Current Exhibition

I AM YOU
Tatum Sabin
On Display: Thursday, February 5 – Sunday, March 15, 2026
I AM YOU presents a vibrant and deeply personal body of work by New Jersey–based multimedia artist Tatum Sabin, a current student at Howard University. Featuring paintings created over the past two years, the exhibition traces Sabin’s artistic growth through bold color, expressive mark-making, and layered materials that move fluidly between portraiture and abstraction.
Sabin’s work is populated by faces, figures, and symbols that feel both individual and collective. Stylized portraits share space with patterns, florals, stitched fabrics, vinyl records, and recycled materials, creating compositions that pulse with movement and emotion. In several works, swirling lines, repeated gestures, and dense layers of color take center stage, forming energetic abstract fields that evoke motion, sound, and lived experience rather than a single image or narrative.
Rooted in Sabin’s Caribbean American heritage, the exhibition celebrates Black and women’s voices through images that honor beauty, resilience, vulnerability, and joy. Whether through direct gaze in her portraits or through immersive, all-over compositions, her paintings invite viewers into a shared emotional space where identity feels layered, dynamic, and alive.
The Herb + Milly Iris Gallery Curator Jeremy Moss notes, “Tatum’s work comes from a really genuine place. She believes art should be accessible, joyful, and rooted in community, and you can feel that in every piece. I AM YOU captures her growth over the past two years, her willingness to experiment, to play, and to use her voice to celebrate Black and women’s experiences in a way that feels honest and welcoming.”
Through fearless experimentation and a commitment to sustainability and play, I AM YOU offers a snapshot of an emerging artist in motion. The exhibition invites audiences to slow down, take in the layers, and recognize themselves within the energy, emotion, and connection that run throughout the work.
Artist Bio
Tatum Sabin is a multimedia artist from Orange, New Jersey. She is currently a student at Howard University, where she studies Painting with a minor in Psychology. Sabin has exhibited work throughout the East Coast, including New Jersey, New York, and Washington, D.C., as well as internationally in Sint Maarten and the Netherlands.
A natural-born artist, Sabin’s earliest memories are rooted in time spent at an easel or in art classes, where her instinct for creativity and experimentation first took shape. Her practice often incorporates recycled materials, reflecting a commitment to sustainability and intentional making.
Drawing inspiration from her Caribbean American heritage, Sabin’s work centers on community, identity, and Black creative joy. Through bold color, layered materials, and expressive imagery, she seeks to create work that feels accessible, celebratory, and deeply connected to shared experience.

BETWEEN PLACES
Brian Wall
On Display: March 19 – May 3, 2026
There are artists who paint what they see.
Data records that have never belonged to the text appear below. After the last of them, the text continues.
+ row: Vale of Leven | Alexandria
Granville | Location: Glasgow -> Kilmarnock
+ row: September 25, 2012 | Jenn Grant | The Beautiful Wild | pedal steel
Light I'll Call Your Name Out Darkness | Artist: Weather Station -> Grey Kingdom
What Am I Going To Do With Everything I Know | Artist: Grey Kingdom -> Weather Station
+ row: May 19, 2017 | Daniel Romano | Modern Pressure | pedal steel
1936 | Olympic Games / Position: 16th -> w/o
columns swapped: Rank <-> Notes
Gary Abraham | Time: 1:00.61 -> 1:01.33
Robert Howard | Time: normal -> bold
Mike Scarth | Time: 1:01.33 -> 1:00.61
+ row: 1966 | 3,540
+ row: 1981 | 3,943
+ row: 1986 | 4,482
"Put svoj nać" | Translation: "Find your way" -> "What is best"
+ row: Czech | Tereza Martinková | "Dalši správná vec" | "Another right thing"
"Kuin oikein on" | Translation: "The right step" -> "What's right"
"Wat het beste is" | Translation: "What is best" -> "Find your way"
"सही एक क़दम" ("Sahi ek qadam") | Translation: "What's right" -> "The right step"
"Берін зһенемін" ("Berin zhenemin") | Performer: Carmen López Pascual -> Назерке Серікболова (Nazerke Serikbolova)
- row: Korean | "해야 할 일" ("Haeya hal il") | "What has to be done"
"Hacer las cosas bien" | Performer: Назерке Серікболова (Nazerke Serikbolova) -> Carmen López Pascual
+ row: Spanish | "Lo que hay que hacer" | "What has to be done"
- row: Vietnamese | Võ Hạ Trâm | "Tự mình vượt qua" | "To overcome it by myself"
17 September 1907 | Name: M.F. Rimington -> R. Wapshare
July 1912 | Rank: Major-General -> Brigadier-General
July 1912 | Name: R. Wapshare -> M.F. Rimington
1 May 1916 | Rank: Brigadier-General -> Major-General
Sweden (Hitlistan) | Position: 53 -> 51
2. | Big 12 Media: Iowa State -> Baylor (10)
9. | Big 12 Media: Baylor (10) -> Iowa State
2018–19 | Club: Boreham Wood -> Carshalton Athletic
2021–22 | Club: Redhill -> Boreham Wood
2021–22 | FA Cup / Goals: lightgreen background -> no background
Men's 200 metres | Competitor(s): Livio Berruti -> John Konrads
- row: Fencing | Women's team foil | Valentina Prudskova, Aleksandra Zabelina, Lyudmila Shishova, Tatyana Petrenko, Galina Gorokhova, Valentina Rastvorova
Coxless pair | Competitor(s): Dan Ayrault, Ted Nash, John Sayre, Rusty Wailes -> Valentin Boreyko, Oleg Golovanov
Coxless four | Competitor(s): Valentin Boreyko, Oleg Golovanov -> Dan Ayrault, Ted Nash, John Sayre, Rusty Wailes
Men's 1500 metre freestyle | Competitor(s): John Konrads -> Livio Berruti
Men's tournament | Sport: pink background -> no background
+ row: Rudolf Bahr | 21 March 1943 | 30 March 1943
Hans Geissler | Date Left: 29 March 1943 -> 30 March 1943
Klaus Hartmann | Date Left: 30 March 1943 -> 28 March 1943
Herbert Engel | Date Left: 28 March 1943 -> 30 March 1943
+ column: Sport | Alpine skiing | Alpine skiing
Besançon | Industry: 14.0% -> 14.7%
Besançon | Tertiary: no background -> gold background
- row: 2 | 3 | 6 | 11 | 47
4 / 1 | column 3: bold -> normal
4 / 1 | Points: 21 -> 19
And then there are artists like Brian Wall, who paint how they move through the world.
Between Places spans more than X years of work created across Colorado, Costa Rica, North Carolina, and New Jersey. The exhibition traces Wall’s evolution as a self-taught artist balancing instinct with intention.
His earliest ink drawings pulse with intuitive energy—architectural, mechanical, intricate, and fearless. Over time, that spontaneity sharpened rather than softened. The work remains dynamic, but increasingly grounded in craft and deliberation. That tension between impulse and control drives the exhibition.
Each place leaves its imprint. In Colorado, bold color and abstraction surge with momentum. In Costa Rica, forms open and organic shapes emerge, reflecting immersion in nature and growing environmental awareness. In North Carolina, planning deepens and themes of connection and isolation surface. In New Jersey, compositions become denser and more industrial, with restrained color and compressed space suggesting velocity and pressure.
“In Brian’s work, you can actually see the shift,” notes curator Jeremy Moss. “The early pieces feel like pure momentum, this incredible intuitive engine. As the years unfold, that energy doesn’t fade; it becomes focused. The spontaneity is still there, but now it’s supported by craft and deliberation.”
Wall’s work has often been compared to M.C. Escher for its shifting geometry and layered perspective. Structures bend and loop; abstraction reveals narrative upon closer look.
“Brian challenges you to look twice,” Moss reflects. “The first glance is impact. The second glance is discovery. And somewhere between those two moments, you realize the painting has changed, or maybe you have.”
Spanning decades and landscapes, Between Places reads like a map of belonging—an exploration of how movement shapes both artist and art.